Rien n’est plus faux. J’aime bien le sport, je regarde les JO avec plaisir. Ce que je déplore c’est une procédure de désignation des villes aberrante, qui pousse au gaspillage, voire à la ruine des pays organisateurs, pour le seul profit du Comité International Olympique qui s’arrange pour faire monter les enchères et faire payer le plus possible des jeux par les contribuables des pays organisateurs, avec la complicité de politiciens plus doués pour leur auto-promotion que pour la gestion des deniers publics.
Et cette fois-ci, on était proche de vrais changements. Les révélations systématiques sur les coûts des jeux et de leurs maigres bénéfices avaient fait bouger les choses, conduit des citoyens à abandonner l’unanimisme béat pour se demander ce qu’ils avaient à y gagner, et des élus à faire leurs comptes. Ainsi, Rome, Budapest, ont abandonné leur candidature en voyant que l’opération n’était pas rentable. Mais il reste des pigeons, et le CIO pourra organiser les jeux comme avant, ayant échappé à sa remise en question.

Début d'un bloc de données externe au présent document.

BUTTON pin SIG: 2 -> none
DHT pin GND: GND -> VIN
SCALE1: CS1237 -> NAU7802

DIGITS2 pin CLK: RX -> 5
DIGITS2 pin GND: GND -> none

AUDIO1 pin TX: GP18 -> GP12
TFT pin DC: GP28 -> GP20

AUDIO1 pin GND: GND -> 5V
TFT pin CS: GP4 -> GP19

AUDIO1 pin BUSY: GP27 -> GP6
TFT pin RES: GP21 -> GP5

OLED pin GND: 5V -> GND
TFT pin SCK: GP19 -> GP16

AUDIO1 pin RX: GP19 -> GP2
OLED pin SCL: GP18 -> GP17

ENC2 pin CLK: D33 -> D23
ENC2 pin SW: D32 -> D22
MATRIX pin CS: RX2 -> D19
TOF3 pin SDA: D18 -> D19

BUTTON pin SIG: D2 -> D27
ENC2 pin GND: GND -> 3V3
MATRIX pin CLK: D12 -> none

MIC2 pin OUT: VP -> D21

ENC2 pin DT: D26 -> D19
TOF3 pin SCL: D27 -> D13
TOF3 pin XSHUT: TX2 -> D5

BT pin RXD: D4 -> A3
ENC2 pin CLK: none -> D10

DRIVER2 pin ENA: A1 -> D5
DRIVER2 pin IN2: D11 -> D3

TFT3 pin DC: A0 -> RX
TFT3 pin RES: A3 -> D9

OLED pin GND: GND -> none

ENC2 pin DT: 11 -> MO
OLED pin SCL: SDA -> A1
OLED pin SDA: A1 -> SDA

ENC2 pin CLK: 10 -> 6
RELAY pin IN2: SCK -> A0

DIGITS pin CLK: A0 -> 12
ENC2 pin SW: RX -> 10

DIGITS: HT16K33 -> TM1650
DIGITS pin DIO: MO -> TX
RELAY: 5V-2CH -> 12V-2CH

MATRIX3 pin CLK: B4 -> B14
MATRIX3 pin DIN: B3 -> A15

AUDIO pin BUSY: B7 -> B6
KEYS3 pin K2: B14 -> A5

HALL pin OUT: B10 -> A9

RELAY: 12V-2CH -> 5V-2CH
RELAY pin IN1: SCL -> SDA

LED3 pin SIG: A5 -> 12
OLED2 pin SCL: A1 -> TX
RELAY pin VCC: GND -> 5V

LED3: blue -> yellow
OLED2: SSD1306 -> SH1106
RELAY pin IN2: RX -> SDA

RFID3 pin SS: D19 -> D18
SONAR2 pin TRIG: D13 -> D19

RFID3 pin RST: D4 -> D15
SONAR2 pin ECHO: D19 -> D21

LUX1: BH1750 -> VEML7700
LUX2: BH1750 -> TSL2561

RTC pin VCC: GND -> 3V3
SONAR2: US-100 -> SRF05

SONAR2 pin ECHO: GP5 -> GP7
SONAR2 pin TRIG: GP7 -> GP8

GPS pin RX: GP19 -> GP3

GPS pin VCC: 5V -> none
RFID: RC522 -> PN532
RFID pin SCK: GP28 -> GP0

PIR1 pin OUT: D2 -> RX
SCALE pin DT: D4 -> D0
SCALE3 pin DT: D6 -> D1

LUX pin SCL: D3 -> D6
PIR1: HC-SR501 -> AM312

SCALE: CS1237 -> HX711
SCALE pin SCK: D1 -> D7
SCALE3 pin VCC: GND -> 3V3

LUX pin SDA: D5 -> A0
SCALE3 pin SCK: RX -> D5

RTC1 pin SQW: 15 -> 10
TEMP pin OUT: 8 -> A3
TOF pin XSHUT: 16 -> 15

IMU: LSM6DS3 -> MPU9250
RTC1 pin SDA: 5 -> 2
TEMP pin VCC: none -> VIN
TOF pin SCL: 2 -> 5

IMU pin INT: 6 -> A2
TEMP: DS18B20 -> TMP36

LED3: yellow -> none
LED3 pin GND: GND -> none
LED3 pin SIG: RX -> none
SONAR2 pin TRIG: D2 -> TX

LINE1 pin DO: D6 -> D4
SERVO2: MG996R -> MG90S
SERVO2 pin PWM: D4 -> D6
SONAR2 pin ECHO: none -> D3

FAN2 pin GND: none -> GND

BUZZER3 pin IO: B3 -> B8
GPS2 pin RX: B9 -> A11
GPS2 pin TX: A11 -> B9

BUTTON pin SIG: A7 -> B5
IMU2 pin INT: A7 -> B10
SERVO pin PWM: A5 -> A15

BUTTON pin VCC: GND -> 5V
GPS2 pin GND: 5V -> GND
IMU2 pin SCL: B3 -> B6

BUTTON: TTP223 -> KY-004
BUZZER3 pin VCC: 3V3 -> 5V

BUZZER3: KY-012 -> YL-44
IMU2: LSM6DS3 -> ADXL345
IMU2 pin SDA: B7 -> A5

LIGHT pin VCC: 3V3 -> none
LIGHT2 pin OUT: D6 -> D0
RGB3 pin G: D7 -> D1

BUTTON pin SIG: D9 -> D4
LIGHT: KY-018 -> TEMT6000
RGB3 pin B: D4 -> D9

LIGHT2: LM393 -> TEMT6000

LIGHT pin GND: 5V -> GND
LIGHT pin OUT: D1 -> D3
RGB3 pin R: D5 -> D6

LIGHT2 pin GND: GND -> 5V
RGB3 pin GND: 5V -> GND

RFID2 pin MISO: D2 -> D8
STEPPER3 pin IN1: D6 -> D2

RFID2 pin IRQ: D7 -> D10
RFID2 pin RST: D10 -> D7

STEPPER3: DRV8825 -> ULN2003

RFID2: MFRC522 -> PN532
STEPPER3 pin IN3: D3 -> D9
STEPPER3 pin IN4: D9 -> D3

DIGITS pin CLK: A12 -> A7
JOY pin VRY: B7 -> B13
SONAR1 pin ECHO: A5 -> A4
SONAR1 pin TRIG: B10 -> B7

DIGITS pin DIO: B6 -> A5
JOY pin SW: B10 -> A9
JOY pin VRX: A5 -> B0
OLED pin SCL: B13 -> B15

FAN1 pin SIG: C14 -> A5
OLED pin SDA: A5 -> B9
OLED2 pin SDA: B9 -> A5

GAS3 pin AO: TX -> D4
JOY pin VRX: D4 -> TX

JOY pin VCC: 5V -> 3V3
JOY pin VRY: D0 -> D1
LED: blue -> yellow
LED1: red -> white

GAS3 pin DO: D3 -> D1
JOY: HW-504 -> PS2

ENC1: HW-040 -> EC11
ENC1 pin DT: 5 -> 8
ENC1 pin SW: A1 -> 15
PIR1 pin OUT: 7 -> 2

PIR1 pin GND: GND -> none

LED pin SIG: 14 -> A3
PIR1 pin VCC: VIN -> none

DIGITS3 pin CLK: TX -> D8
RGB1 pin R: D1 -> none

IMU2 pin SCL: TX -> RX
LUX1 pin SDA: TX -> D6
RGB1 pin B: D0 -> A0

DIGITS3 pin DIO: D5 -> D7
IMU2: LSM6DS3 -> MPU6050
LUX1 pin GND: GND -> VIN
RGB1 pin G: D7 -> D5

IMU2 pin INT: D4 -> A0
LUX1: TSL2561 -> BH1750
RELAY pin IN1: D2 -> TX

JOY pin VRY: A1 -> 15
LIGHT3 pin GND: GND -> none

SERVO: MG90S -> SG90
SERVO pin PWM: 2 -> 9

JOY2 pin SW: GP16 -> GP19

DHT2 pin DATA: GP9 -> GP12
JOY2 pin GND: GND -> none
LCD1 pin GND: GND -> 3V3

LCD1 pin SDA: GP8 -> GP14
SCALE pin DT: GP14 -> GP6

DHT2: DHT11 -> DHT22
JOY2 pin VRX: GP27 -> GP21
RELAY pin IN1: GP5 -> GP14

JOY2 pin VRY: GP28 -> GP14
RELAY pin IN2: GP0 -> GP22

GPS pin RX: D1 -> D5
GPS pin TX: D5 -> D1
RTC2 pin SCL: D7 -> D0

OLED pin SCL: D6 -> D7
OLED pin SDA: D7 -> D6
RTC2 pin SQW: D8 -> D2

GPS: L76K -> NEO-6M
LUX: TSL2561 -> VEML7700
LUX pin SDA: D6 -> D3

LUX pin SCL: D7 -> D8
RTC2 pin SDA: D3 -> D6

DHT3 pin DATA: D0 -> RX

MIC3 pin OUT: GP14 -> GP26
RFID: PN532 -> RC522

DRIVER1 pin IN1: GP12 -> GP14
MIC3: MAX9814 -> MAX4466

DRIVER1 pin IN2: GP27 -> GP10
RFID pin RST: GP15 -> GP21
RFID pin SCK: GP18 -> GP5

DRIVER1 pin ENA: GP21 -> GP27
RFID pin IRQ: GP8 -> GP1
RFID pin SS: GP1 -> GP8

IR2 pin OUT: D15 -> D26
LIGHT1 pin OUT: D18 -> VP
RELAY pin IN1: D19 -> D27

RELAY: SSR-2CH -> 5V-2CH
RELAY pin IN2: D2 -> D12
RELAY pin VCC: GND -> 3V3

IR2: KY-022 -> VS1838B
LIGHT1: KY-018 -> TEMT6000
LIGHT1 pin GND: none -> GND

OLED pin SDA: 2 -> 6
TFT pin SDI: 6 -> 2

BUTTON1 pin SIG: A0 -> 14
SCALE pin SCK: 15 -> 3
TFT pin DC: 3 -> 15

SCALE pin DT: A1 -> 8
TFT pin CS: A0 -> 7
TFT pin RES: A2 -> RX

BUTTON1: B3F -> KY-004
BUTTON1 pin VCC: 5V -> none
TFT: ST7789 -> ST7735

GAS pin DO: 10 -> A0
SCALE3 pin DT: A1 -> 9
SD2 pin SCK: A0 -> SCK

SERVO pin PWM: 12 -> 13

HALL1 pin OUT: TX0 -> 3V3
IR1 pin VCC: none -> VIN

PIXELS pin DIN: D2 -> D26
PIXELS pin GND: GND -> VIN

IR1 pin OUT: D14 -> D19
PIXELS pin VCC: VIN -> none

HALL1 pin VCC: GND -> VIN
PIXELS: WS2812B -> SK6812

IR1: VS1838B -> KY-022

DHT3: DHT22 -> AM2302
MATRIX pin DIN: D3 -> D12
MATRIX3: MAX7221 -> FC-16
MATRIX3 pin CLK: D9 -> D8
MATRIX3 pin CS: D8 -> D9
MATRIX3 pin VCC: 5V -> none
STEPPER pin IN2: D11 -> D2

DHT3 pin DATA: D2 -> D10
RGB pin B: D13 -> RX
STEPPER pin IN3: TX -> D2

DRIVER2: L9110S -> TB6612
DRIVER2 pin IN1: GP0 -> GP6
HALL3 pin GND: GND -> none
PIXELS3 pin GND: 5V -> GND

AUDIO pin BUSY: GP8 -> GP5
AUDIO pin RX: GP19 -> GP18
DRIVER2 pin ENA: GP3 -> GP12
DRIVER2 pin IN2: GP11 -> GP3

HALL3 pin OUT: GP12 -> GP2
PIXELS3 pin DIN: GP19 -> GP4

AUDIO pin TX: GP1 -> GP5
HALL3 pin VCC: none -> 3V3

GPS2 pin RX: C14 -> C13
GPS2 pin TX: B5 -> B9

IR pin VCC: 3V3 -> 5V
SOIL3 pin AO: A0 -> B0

Car la solution au problème existe : il suffit d’allouer les jeux différemment, plutôt qu’avec ce système de candidatures de villes. Il serait possible par exemple de désigner une ville par continent, et de faire tourner l’organisation tous les 4 ans entre ces villes qui verraient ainsi leurs investissements olympiques rentabilisés. Encore mieux : pourquoi ne pas organiser à chaque fois les jeux à Athènes, en revenant ainsi aux racines de l’olympisme? Les équipements grecs pourraient ainsi être pérennisés et rentabilisés au lieu de pourrir sur place.
Et c’est ce qui est le plus déplorable avec cette organisation parisienne des jeux. Au lieu d’apporter une solution au problème en mettant le CIO dans l’obligation de faire autrement, cela permet de continuer les gaspillages, comme si de rien n’était.